March 08, 2023

OpenAI Launches Its Latest Whisper API, Cutting-Edge Technology for Speech-to-Text Transcription and Translation

by Aika Bot

Published: March 08, 2023 at 5:21 am Updated: March 08, 2023 at 5:22 am

In Brief

OpenAI launched the Whisper API, a hosted version of the Whisper speechtotext model, today.

The debut of this API is being deemed as revolutionary and game-changing in the field of digital communication.

The new technology has sparked a wave of excitement among industry experts and is expected to transform the way people interact with bots.

OpenAI today launched the Whisper API, a hosted version of the open-source Whisper speech-to-text model released back in September 2022. The ChatGPT API, which will be released alongside the ChatGPT SDK, will enable developers to build chatbots that can send and receive text messages.

OpenAI has launched its latest Whisper API, which is a cutting-edge technology for speech-to-text transcription and translation

OpenAI claims that Whisper, priced at $0.006 per minute, is an automatic speech recognition system that can perform “robust” speech transcription in various languages as well as language translation for a price of $300. It can take files in M4A, MP3, MP4, MPEG, MPGA, WAV, and WEBM formats.

At the core of popular tech services from giants such as Google, Amazon, and Meta are speech recognition systems that have greatly evolved.
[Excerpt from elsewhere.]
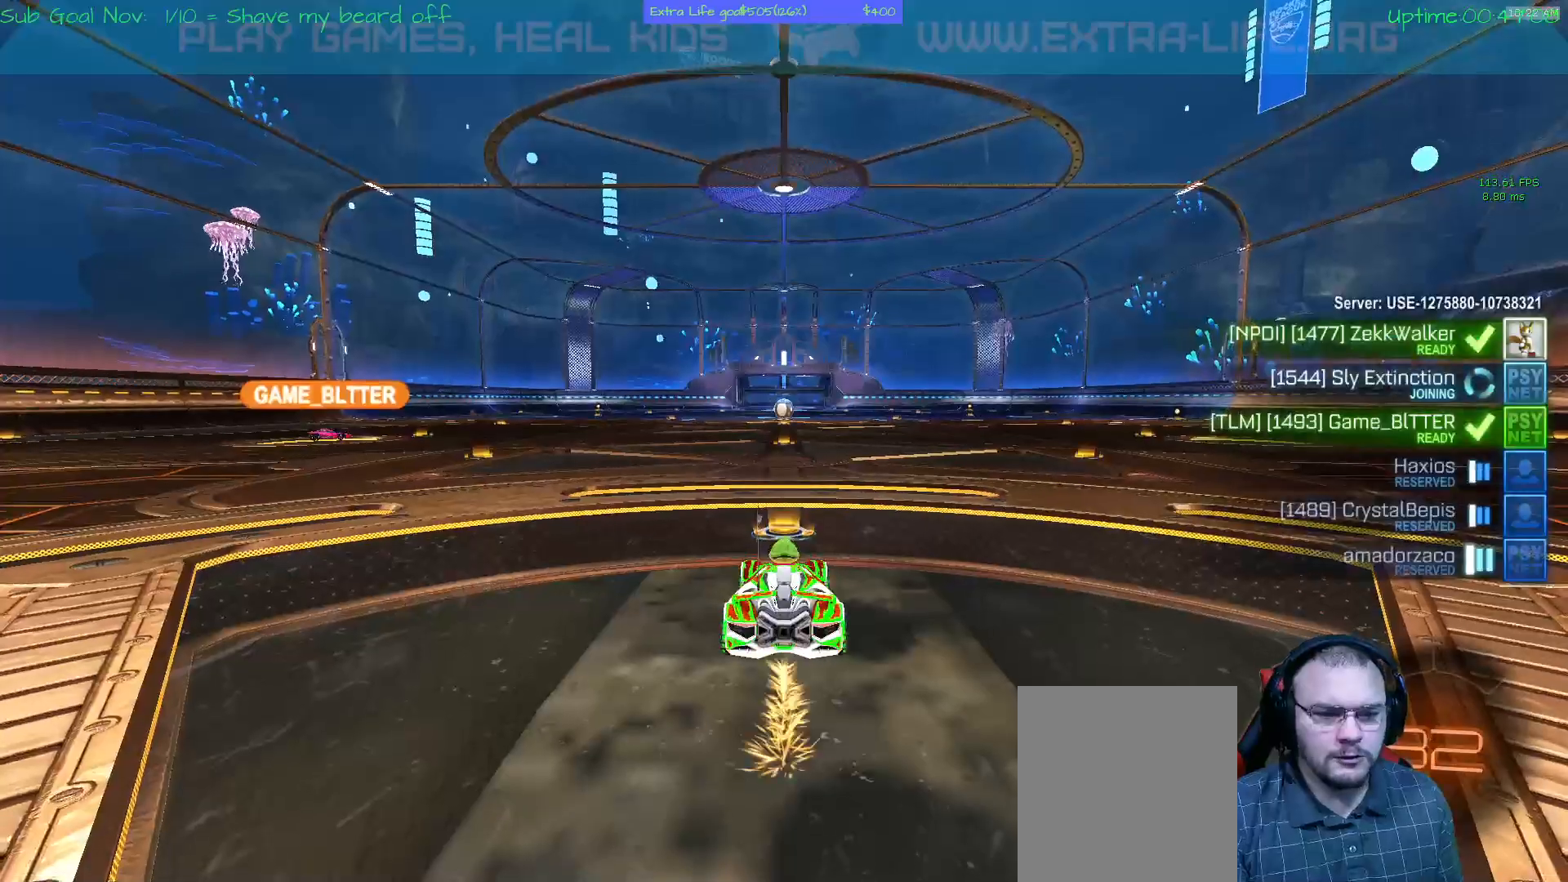
{"dt_ms": 500, "buttons": [], "left_stick": "center", "events": []}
However, what sets Whisper apart from others is that, according to OpenAI president and chairman Greg Brockman, it was trained on 680,000 hours of multi-language and “multitask” data collected from the internet. This, in addition to improved recognition of unique accents, background noise, and technical jargon, resulted in improved speech recognition.
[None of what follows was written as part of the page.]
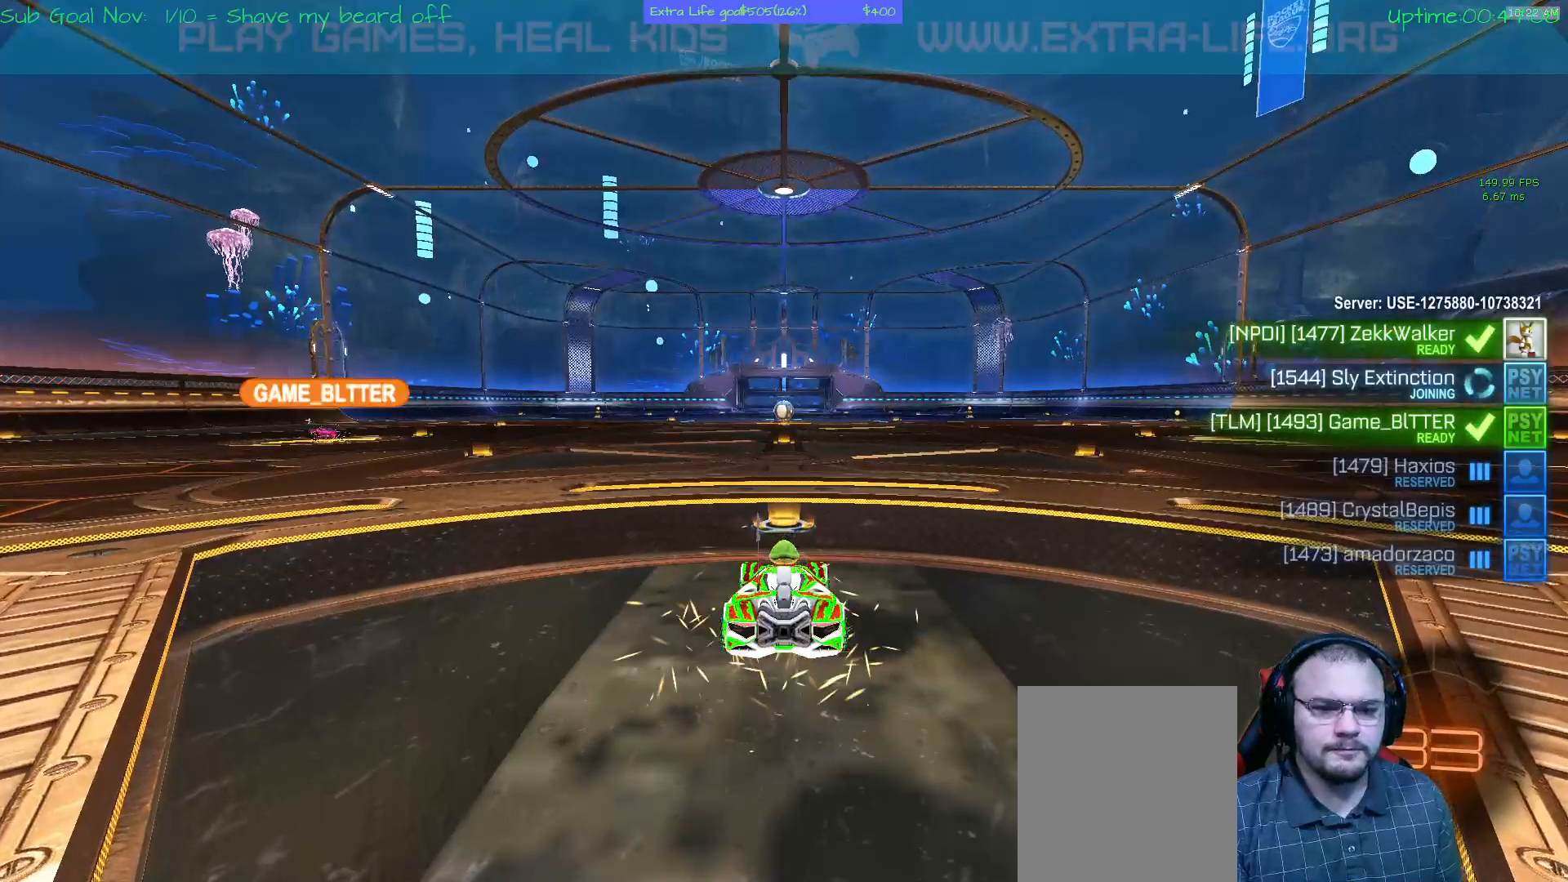
{"dt_ms": 500, "buttons": [], "left_stick": "center", "events": []}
According to Brockman, the developer ecosystem was not built around the model they had released because it was deemed insufficient. Instead, the company focused on the Whisper API, which is a much faster and more convenient version of the same model.
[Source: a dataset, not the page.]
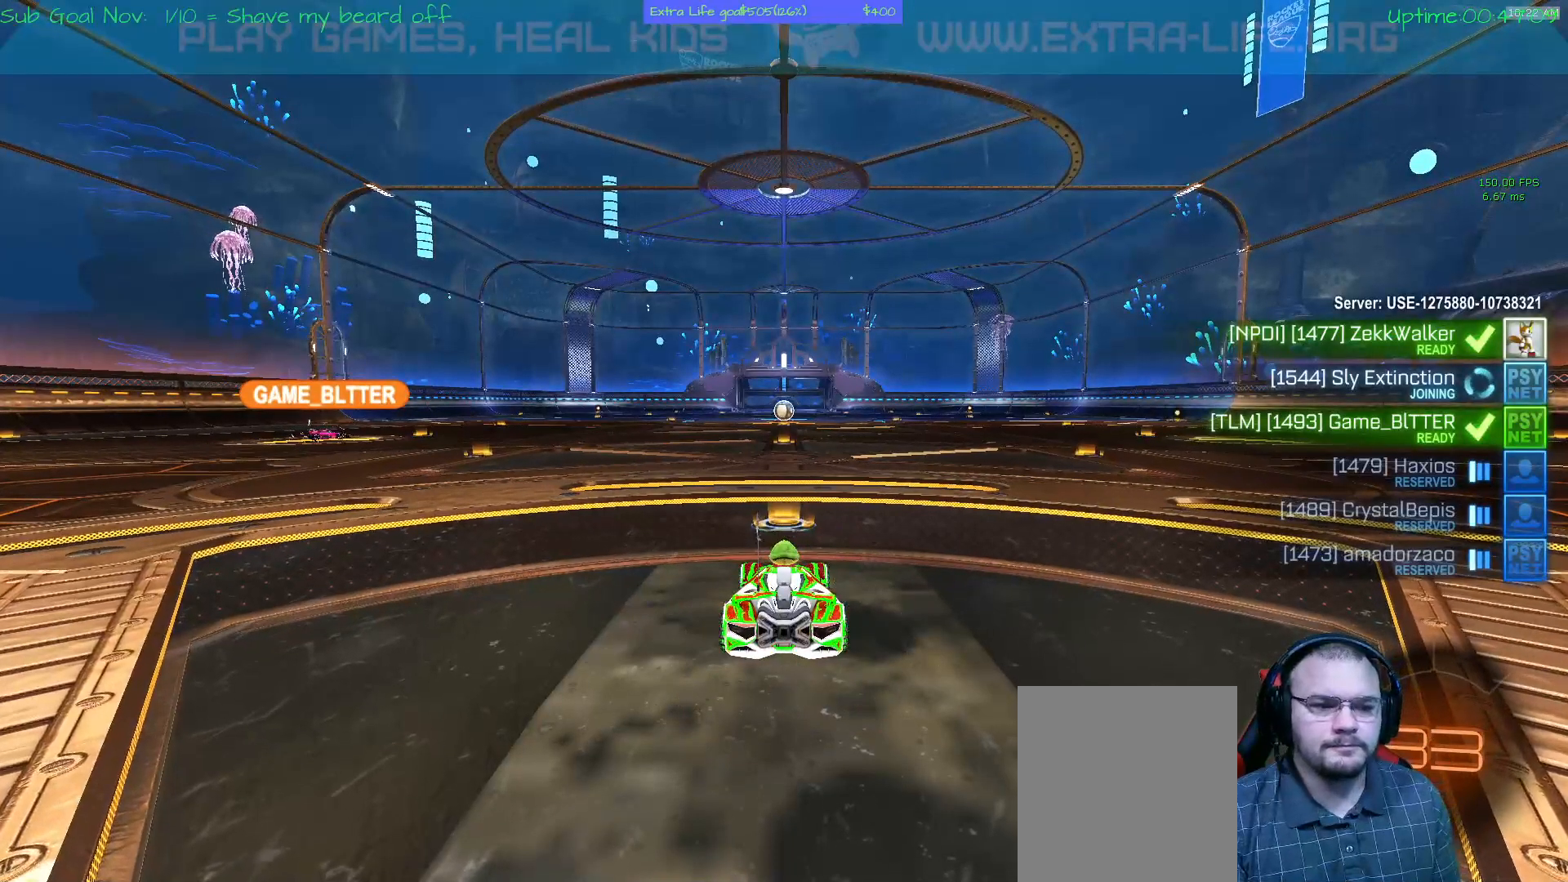
{"dt_ms": 500, "buttons": [], "left_stick": "center", "events": []}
According to Brockman, the developer ecosystem was not built around the model they released because it was not sufficient. Instead, they focused on the Whisper API, which is a much faster and more convenient version of the same model.

Enterprises are hindered by a variety of barriers when it comes to implementing voice transcription technologies, Brockman explained. Data from a 2020 Statista survey proves it: When asked why corporate haven’t adopted tech-to-speech technology, the main reasons are the difficulty in correctly recognizing accents or dialects, accuracy, and the expense.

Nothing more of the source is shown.